The government’s financial aid resources were expressed in rial, to impress people with figures in billions. An overused cheap trick.

The Byzantine procedures, the fussiness of the Iranian bureaucracy over paperwork, corruption and improvisations would greatly reduce the amount of money paid to the victims. This is not vicious speculation or a malicious view. It is based on an observation from what was done in the aftermath of the earthquake in Bam in 2003, and based on reports from the people involved in helping the victims since then. There was a lot to be learned from that dramatic episode: in aid management, corruption and vanishing money. Lessons were not learned.
The Islamic Republic of Iran is incorrigible; once a boondoggle, always a boondoggle.

Already sharks have lined up for a round of reconstruction. The Housing Foundation of the Islamic Revolution is contracting the Khatam-al Anbiya Construction Headquarters, that is IRGC, to carry out the job of affordable housing. Money would come from one pocket and go to another. Perhaps a few cheap houses as vulnerable as those totally destroyed by the earthquake would mushroom in number here and there.

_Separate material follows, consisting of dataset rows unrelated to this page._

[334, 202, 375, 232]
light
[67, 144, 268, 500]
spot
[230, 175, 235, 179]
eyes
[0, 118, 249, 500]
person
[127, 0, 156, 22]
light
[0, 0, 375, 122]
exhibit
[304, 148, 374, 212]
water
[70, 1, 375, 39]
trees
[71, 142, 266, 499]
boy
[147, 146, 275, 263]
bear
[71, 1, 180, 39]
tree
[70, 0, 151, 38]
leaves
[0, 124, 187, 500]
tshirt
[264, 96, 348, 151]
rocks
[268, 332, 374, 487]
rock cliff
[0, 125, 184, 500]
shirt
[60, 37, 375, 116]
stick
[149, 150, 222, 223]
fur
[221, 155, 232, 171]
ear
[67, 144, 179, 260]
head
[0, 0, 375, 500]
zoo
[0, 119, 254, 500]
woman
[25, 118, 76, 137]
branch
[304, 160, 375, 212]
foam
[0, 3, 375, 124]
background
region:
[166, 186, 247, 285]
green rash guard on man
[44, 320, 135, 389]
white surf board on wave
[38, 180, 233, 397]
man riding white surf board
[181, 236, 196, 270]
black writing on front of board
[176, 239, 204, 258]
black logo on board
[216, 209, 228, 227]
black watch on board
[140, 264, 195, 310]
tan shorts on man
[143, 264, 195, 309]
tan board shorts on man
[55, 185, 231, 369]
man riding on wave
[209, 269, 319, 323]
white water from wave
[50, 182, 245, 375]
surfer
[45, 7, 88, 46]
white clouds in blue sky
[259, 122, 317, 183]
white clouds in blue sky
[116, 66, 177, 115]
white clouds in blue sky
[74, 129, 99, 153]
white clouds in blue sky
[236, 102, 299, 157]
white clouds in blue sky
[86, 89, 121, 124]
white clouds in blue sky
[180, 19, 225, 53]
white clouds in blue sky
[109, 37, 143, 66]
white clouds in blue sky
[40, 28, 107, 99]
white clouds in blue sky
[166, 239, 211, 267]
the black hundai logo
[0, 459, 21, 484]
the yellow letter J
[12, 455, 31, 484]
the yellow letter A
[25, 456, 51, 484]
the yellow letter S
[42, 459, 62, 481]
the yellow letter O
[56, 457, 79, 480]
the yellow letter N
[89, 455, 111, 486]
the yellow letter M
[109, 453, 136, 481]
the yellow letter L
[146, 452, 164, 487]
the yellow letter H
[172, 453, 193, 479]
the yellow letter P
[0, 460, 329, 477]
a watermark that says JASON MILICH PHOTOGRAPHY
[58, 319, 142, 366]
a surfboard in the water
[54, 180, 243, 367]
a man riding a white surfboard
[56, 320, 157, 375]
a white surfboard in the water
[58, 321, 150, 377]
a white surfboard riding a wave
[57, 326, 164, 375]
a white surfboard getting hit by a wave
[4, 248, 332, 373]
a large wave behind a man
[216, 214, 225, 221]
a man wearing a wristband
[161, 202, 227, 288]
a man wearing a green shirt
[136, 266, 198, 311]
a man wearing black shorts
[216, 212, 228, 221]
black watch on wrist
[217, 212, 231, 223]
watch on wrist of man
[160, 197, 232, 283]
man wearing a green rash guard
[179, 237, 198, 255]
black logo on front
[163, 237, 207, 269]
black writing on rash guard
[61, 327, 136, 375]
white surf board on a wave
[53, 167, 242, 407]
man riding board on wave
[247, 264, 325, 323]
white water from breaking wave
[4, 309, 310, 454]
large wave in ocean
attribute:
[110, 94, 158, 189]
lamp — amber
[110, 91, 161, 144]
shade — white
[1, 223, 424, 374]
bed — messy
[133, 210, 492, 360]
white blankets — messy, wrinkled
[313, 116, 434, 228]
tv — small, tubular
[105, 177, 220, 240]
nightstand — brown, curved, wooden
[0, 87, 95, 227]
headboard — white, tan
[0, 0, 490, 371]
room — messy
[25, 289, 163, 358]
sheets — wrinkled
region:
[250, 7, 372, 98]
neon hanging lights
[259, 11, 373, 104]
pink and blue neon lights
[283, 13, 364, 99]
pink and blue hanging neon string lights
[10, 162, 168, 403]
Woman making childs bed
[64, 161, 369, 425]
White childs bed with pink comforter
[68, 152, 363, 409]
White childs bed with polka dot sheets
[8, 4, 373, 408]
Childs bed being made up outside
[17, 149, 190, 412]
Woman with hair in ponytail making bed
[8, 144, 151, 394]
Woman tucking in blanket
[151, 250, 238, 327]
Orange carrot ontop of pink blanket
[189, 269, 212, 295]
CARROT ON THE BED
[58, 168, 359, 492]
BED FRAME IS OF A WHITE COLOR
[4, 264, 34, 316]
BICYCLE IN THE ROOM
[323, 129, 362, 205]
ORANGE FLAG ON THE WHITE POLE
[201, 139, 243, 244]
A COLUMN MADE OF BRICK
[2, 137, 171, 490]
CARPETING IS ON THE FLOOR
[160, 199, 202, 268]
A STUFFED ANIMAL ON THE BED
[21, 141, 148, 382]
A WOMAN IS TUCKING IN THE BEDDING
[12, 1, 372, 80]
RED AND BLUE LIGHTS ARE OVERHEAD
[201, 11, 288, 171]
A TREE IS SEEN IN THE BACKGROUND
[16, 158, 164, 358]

The houses that collapsed like sandcastles were built under Mahmoud Ahmadinejad’s presidency, himself a staunch member of the IRGC, and an ex-favourite of Ali Khamenei.
In the process of his rigged election (2009), the regime’s snipers killed, and the henchmen jailed and raped unarmed protesters.

Today, in the political arena, he symbolises the evil and has been thrown as raw meat to the pack of wolves led by the Larijani brothers. Since bird-names replace the usual hypocritical ta’arofs in Iranian political vocabulary, Ahmadinejad is now publicly called a foul mouthed boor by the very same men that backed him in 2009.

This how politics work in Iran: one day, the chief is cheered and people scarified to him; the next day, he is covered with dung and stamped on. Once his term of office ends Hassan Rouhani will be the next scapegoat of the Velayat-e Faqih.

Change in the Political Paradigm

The aftermath of Kermanshah’s earthquake is certainly not going to be much different from what happened in Bam: in a short time, the ministries will abandon the people. They will cope with their wretchedness on their own.

In the 1990s, the Kermanshah province barely survived the destruction from the Iran-Iraq war of the 1980s.
Once more, the population will have to mobilise their ability in finding solutions for the inevitable difficulties, hindered by the government’s petty policies and bureaucracy.

However, there is a changing mood and paradigm. There are reports of billions of tomans being collected by private donators to give to private personalities, to be spent in the area. This is a loud and clear public expression of the vote of no confidence in the corrupt political system and its financial institutions.

Hopefully, next time the Iranians have to elect their president, they will remember this episode. We would love to believe that they would make their own choice and would not blindly follow another clown chosen by the Supreme Leader and the nepotist system, whistling all the way to the ballot boxes and chanting: Yes to the Leader! Labeik be Rahbarm.

The Iranians are somewhat known for their ability to circumvent and adjust to the hardships created by their authorities’ policies. A little change in the political paradigm might reduce their ability to adjust passively and let their potential to act positively increase.
Would they be able to ask for their rights with self-confidence and in defiance of the government’s mismanagement and corruption?

An adjective is associated with Kermanshahis and their neighbours: غیور, meaning hardy, mettlesome.
Let’s hope the word keeps its promises.

Kermanshah, Earthquake
Kermanshah: تف به گور مصیبت . Spit on disaster’s grave.